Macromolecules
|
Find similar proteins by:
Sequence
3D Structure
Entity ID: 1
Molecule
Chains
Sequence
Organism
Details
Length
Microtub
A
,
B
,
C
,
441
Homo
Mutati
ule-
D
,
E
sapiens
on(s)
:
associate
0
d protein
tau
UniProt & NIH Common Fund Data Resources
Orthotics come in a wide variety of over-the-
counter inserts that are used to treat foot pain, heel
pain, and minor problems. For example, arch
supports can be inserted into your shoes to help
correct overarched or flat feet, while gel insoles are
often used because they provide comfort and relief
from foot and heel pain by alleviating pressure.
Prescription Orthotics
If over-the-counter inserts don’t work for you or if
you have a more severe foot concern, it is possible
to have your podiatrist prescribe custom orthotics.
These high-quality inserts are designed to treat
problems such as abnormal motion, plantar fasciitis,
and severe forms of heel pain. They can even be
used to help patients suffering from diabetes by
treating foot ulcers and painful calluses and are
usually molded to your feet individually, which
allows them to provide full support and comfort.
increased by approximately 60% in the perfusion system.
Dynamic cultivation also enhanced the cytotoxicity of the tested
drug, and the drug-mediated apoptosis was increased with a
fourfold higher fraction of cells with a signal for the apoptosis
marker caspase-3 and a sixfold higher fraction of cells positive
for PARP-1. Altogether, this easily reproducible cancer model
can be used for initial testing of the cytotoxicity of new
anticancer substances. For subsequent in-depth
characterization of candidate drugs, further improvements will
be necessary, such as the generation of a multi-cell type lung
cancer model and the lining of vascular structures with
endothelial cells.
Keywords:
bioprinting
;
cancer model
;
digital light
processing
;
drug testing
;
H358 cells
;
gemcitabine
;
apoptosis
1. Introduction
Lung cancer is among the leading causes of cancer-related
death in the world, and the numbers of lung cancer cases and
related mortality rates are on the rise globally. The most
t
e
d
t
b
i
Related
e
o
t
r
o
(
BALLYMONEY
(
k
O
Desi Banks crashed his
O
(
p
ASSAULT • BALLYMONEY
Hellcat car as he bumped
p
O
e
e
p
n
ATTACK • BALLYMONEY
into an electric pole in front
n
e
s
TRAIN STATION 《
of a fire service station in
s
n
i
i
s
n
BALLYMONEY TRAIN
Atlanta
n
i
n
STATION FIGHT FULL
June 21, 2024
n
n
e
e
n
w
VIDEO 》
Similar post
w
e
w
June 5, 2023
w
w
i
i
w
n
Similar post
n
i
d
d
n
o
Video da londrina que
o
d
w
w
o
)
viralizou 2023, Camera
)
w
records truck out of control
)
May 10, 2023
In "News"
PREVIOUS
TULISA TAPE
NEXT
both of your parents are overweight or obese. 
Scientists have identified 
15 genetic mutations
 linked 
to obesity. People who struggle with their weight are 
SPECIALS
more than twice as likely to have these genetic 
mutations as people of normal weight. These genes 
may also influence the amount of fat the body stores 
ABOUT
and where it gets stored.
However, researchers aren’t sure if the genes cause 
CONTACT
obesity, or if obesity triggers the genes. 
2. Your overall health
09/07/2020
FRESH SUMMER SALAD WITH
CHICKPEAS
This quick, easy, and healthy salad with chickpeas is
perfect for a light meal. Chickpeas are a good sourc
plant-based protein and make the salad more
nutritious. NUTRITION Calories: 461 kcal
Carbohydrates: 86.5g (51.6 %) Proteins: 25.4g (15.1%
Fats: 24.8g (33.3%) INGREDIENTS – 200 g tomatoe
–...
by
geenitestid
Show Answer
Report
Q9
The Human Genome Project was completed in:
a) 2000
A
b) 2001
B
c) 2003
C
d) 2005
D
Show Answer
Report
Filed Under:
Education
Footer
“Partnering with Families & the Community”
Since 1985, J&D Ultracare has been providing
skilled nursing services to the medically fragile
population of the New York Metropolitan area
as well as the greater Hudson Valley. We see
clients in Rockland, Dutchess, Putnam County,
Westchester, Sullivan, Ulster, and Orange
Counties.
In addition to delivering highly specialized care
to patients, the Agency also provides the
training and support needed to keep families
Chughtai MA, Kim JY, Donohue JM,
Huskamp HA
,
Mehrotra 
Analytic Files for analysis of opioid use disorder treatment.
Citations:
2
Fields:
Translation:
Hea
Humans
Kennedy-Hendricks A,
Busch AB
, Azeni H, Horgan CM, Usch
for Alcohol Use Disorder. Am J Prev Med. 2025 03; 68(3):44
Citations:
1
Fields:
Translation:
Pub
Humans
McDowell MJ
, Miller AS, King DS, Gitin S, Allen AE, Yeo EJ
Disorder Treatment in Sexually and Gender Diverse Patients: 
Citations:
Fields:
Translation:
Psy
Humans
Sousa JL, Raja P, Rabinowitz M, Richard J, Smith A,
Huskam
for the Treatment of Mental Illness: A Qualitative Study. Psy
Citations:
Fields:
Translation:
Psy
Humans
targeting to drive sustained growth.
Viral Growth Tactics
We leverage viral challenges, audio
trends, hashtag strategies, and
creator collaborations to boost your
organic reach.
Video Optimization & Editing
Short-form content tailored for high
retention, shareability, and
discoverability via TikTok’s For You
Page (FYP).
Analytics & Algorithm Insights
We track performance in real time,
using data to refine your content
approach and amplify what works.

-------

- **To do**:
Nothing may be dropped or altered. Copy every line above.

- **Expected output**:
Macromolecules
|
Find similar proteins by:
Sequence
3D Structure
Entity ID: 1
Molecule
Chains
Sequence
Organism
Details
Length
Microtub
A
,
B
,
C
,
441
Homo
Mutati
ule-
D
,
E
sapiens
on(s)
:
associate
0
d protein
tau
UniProt & NIH Common Fund Data Resources
Orthotics come in a wide variety of over-the-
counter inserts that are used to treat foot pain, heel
pain, and minor problems. For example, arch
supports can be inserted into your shoes to help
correct overarched or flat feet, while gel insoles are
often used because they provide comfort and relief
from foot and heel pain by alleviating pressure.
Prescription Orthotics
If over-the-counter inserts don’t work for you or if
you have a more severe foot concern, it is possible
to have your podiatrist prescribe custom orthotics.
These high-quality inserts are designed to treat
problems such as abnormal motion, plantar fasciitis,
and severe forms of heel pain. They can even be
used to help patients suffering from diabetes by
treating foot ulcers and painful calluses and are
usually molded to your feet individually, which
allows them to provide full support and comfort.
increased by approximately 60% in the perfusion system.
Dynamic cultivation also enhanced the cytotoxicity of the tested
drug, and the drug-mediated apoptosis was increased with a
fourfold higher fraction of cells with a signal for the apoptosis
marker caspase-3 and a sixfold higher fraction of cells positive
for PARP-1. Altogether, this easily reproducible cancer model
can be used for initial testing of the cytotoxicity of new
anticancer substances. For subsequent in-depth
characterization of candidate drugs, further improvements will
be necessary, such as the generation of a multi-cell type lung
cancer model and the lining of vascular structures with
endothelial cells.
Keywords:
bioprinting
;
cancer model
;
digital light
processing
;
drug testing
;
H358 cells
;
gemcitabine
;
apoptosis
1. Introduction
Lung cancer is among the leading causes of cancer-related
death in the world, and the numbers of lung cancer cases and
related mortality rates are on the rise globally. The most
t
e
d
t
b
i
Related
e
o
t
r
o
(
BALLYMONEY
(
k
O
Desi Banks crashed his
O
(
p
ASSAULT • BALLYMONEY
Hellcat car as he bumped
p
O
e
e
p
n
ATTACK • BALLYMONEY
into an electric pole in front
n
e
s
TRAIN STATION 《
of a fire service station in
s
n
i
i
s
n
BALLYMONEY TRAIN
Atlanta
n
i
n
STATION FIGHT FULL
June 21, 2024
n
n
e
e
n
w
VIDEO 》
Similar post
w
e
w
June 5, 2023
w
w
i
i
w
n
Similar post
n
i
d
d
n
o
Video da londrina que
o
d
w
w
o
)
viralizou 2023, Camera
)
w
records truck out of control
)
May 10, 2023
In "News"
PREVIOUS
TULISA TAPE
NEXT
both of your parents are overweight or obese. 
Scientists have identified 
15 genetic mutations
 linked 
to obesity. People who struggle with their weight are 
SPECIALS
more than twice as likely to have these genetic 
mutations as people of normal weight. These genes 
may also influence the amount of fat the body stores 
ABOUT
and where it gets stored.
However, researchers aren’t sure if the genes cause 
CONTACT
obesity, or if obesity triggers the genes. 
2. Your overall health
09/07/2020
FRESH SUMMER SALAD WITH
CHICKPEAS
This quick, easy, and healthy salad with chickpeas is
perfect for a light meal. Chickpeas are a good sourc
plant-based protein and make the salad more
nutritious. NUTRITION Calories: 461 kcal
Carbohydrates: 86.5g (51.6 %) Proteins: 25.4g (15.1%
Fats: 24.8g (33.3%) INGREDIENTS – 200 g tomatoe
–...
by
geenitestid
Show Answer
Report
Q9
The Human Genome Project was completed in:
a) 2000
A
b) 2001
B
c) 2003
C
d) 2005
D
Show Answer
Report
Filed Under:
Education
Footer
“Partnering with Families & the Community”
Since 1985, J&D Ultracare has been providing
skilled nursing services to the medically fragile
population of the New York Metropolitan area
as well as the greater Hudson Valley. We see
clients in Rockland, Dutchess, Putnam County,
Westchester, Sullivan, Ulster, and Orange
Counties.
In addition to delivering highly specialized care
to patients, the Agency also provides the
training and support needed to keep families
Chughtai MA, Kim JY, Donohue JM,
Huskamp HA
,
Mehrotra 
Analytic Files for analysis of opioid use disorder treatment.
Citations:
2
Fields:
Translation:
Hea
Humans
Kennedy-Hendricks A,
Busch AB
, Azeni H, Horgan CM, Usch
for Alcohol Use Disorder. Am J Prev Med. 2025 03; 68(3):44
Citations:
1
Fields:
Translation:
Pub
Humans
McDowell MJ
, Miller AS, King DS, Gitin S, Allen AE, Yeo EJ
Disorder Treatment in Sexually and Gender Diverse Patients: 
Citations:
Fields:
Translation:
Psy
Humans
Sousa JL, Raja P, Rabinowitz M, Richard J, Smith A,
Huskam
for the Treatment of Mental Illness: A Qualitative Study. Psy
Citations:
Fields:
Translation:
Psy
Humans
targeting to drive sustained growth.
Viral Growth Tactics
We leverage viral challenges, audio
trends, hashtag strategies, and
creator collaborations to boost your
organic reach.
Video Optimization & Editing
Short-form content tailored for high
retention, shareability, and
discoverability via TikTok’s For You
Page (FYP).
Analytics & Algorithm Insights
We track performance in real time,
using data to refine your content
approach and amplify what works.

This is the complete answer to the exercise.